### TEXTO SELECCIONADO
● ● ● ● ●

Una elegante cinta en la que se evidencia la gran distancia que fluía entre las
clases sociales de la época. Mientras el país hace frente a los devastadores
efectos que ha causado la Gran Depresión de 1929, Irene Bullock (Carole
Lombard), una alocada e infantil chica de la alta sociedad, participa en un
trepidante concurso a modo de gymkana en el lujoso Hotel Waldorf Ritz junto a
su adinerada familia y amigos. Las pruebas consisten en recoger toda clase
desechos entre risas, conversaciones e importantes apuestas. En una de las
búsquedas de Irene y su hermana Cornelia (Gail Patrick), encuentran a Godfrey
(William Powell) en las orillas del East River, un culto e inteligente
vagabundo que ha sufrido las consecuencias económicas de la época. Es perfecto
para tal juego de caza, por lo que deciden invitarle al hotel y presentárselo a
sus amigos. De esta forma, Godfrey consigue obtener un empleo como mayordomo en
la impresionante mansión de la familia, en la quinta avenida de la cosmopolita
ciudad de Nueva York. Allí, observará detenidamente la frivolidad hilarante
de la clase pudiente, mientras trata de esconder por todos los medios un importante
secreto.

● ● ● ● ●

### REGISTROS DE DATOS

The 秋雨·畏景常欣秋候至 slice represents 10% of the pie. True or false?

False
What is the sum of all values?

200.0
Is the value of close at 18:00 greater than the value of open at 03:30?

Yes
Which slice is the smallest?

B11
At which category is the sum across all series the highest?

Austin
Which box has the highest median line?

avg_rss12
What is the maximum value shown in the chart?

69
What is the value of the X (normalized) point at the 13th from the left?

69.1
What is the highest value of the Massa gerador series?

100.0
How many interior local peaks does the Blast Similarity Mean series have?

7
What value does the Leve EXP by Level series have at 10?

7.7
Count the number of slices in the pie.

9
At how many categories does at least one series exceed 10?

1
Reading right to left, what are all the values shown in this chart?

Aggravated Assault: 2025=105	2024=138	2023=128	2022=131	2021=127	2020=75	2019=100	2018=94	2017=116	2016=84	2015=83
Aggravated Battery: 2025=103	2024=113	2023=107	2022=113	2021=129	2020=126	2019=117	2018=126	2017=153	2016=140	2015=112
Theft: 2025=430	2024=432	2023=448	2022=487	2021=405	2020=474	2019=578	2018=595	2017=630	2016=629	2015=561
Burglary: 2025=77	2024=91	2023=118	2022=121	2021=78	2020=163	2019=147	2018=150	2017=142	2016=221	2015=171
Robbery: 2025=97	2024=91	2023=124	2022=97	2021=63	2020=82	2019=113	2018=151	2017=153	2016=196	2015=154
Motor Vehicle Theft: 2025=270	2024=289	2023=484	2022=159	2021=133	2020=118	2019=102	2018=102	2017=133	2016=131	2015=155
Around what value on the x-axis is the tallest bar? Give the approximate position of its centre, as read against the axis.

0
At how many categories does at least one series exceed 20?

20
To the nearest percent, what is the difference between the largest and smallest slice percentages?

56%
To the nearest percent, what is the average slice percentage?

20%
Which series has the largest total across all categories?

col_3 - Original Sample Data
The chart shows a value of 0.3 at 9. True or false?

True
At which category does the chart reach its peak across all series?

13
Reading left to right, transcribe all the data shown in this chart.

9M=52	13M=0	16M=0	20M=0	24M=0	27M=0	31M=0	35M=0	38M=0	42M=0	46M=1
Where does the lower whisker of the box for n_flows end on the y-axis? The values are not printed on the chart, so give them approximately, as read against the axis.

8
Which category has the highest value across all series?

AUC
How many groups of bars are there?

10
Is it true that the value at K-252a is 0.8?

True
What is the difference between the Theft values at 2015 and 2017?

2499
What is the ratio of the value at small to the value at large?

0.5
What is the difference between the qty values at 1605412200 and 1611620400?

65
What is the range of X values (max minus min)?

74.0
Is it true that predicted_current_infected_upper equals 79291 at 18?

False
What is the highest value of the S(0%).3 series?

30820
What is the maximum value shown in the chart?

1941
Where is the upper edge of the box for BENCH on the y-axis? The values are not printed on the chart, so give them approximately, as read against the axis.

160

● ● ● ● ●

### PREGUNTAS POR RESPONDER
[1] Reescribe completo y sin ningún cambio el texto sobre Irene Bullock y Godfrey.
[2] Repite tal cual el tramo de los registros que va desde su comienzo hasta la línea que contiene "At which category is", ambos extremos incluidos.
El texto y los registros proceden de fuentes distintas.

### RESPUESTAS
[1]
Una elegante cinta en la que se evidencia la gran distancia que fluía entre las
clases sociales de la época. Mientras el país hace frente a los devastadores
efectos que ha causado la Gran Depresión de 1929, Irene Bullock (Carole
Lombard), una alocada e infantil chica de la alta sociedad, participa en un
trepidante concurso a modo de gymkana en el lujoso Hotel Waldorf Ritz junto a
su adinerada familia y amigos. Las pruebas consisten en recoger toda clase
desechos entre risas, conversaciones e importantes apuestas. En una de las
búsquedas de Irene y su hermana Cornelia (Gail Patrick), encuentran a Godfrey
(William Powell) en las orillas del East River, un culto e inteligente
vagabundo que ha sufrido las consecuencias económicas de la época. Es perfecto
para tal juego de caza, por lo que deciden invitarle al hotel y presentárselo a
sus amigos. De esta forma, Godfrey consigue obtener un empleo como mayordomo en
la impresionante mansión de la familia, en la quinta avenida de la cosmopolita
ciudad de Nueva York. Allí, observará detenidamente la frivolidad hilarante
de la clase pudiente, mientras trata de esconder por todos los medios un importante
secreto.

[2]
The 秋雨·畏景常欣秋候至 slice represents 10% of the pie. True or false?

False
What is the sum of all values?

200.0
Is the value of close at 18:00 greater than the value of open at 03:30?

Yes
Which slice is the smallest?

B11
At which category is the sum across all series the highest?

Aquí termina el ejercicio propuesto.